A thorough differential diagnosis, primarily based on history and physical examination, is essential when a child presents with a suspicious cough. Certain imaging modalities are also useful for diagnosis.
Identification of an underlying cause is crucial. When doing your history and physical exam, look for something that does not fit a routine presentation. For example, a cough in the presence of a constitutional change, such as weight loss, can indicate a more serious problem. In addition, a cough with a relatively sudden onset or one associated with labored breathing can be worrisome. Also, a choking episode followed by sudden cough, for example, can indicate the presence of a foreign body.
Asthma is the most common cause of chronic cough in the pediatric population, but also consider less common etiologies such as tracheoesophageal fistula, cystic fibrosis (CF), and bronchopulmonary dysplasia. Failure to thrive, clubbing, cardiac signs, and persistent stridor suggest alternative diagnoses.
Patient age offers some guidance in your differential diagnosis. In a neonate (younger than 28 days), persistent cough might suggest an infection or a congenital anomaly such as compression of the esophagus and trachea by a vascular ring. Infectious etiologies include rhinovirus, adenovirus, respiratory syncytial virus, and pertussis.

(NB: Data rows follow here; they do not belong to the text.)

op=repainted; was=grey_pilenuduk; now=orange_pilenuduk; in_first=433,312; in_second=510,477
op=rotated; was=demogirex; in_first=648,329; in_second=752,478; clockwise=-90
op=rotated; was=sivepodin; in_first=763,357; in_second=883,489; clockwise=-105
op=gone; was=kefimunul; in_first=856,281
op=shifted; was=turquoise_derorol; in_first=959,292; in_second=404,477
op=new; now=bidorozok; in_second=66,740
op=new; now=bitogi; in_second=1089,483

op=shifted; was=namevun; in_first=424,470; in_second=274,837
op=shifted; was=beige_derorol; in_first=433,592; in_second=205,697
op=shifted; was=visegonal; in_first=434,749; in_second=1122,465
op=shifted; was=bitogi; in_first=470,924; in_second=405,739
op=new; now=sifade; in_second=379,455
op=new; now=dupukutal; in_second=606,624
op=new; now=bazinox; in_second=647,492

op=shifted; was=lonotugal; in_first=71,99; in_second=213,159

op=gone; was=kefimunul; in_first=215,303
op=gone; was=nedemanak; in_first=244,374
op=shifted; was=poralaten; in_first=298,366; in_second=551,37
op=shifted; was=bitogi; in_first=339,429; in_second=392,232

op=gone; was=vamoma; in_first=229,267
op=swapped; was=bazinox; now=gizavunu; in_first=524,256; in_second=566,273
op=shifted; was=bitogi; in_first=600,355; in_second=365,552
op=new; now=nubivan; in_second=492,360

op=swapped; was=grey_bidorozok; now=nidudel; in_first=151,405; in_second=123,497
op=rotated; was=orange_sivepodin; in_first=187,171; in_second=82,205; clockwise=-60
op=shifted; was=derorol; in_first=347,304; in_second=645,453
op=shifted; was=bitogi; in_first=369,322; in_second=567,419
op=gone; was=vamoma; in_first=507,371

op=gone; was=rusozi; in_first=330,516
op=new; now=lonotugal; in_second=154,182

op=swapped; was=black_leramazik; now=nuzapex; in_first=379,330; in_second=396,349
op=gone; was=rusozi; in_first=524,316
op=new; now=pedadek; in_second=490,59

In preschool children, think upper or lower respiratory tract infection, rhinitis, postnasal drip syndrome, gastroesophageal reflux, an irritant source (such as passive smoking or air pollution), and, of course, asthma.
Among school-age children and adolescents, consider the same possibilities, but add inhalant or other substance abuse to your list of possible irritant causes. In addition, these older children can develop psychogenic or “habit” cough, one that is absent during sleep, distraction, or periods of concentration. Vocal cord dysfunction, also known as laryngeal wheeze, is another possibility in this group.
General pediatricians commonly treat children with a cough that lasts 5-10 days in the context of an upper respiratory tract illness, such as a cold. If a child still coughs incessantly after other cold symptoms have resolved, I would be concerned. This is not necessarily a call to refer the patient to a specialist, but this scenario is a call to do further diagnostic evaluation.
If the child already is diagnosed with asthma and develops a cough, determine whether the patient is taking the appropriate medication and/or is compliant with therapy. Also, ask about the child's environment, particularly the presence of passive smoking, dust, and pets.
In terms of allergy testing, I recommend a radioallergosorbent allergen-specific IgE antibody assay. This is indicated if a child has other lateral symptoms, such as eczema, and/or during peak times for seasonal allergies.
It is helpful when pediatricians do spirometry for a child with a suspicious cough. Nationwide, about 20%-25% of general pediatricians do pulmonary function testing. Pediatric pulmonologists like me would like to see more pediatricians perform these tests. Sinus x-rays also can be helpful, and are within the purview of the general pediatrician. Some might consider this an unnecessary test, however, or one for which you need a high index of suspicion before ordering.
A test that is generally unnecessary is a sweat test for cystic fibrosis. A lot of pediatricians get this test, and I would not tell them not to because often the child with CF has other symptoms that are more diagnostic.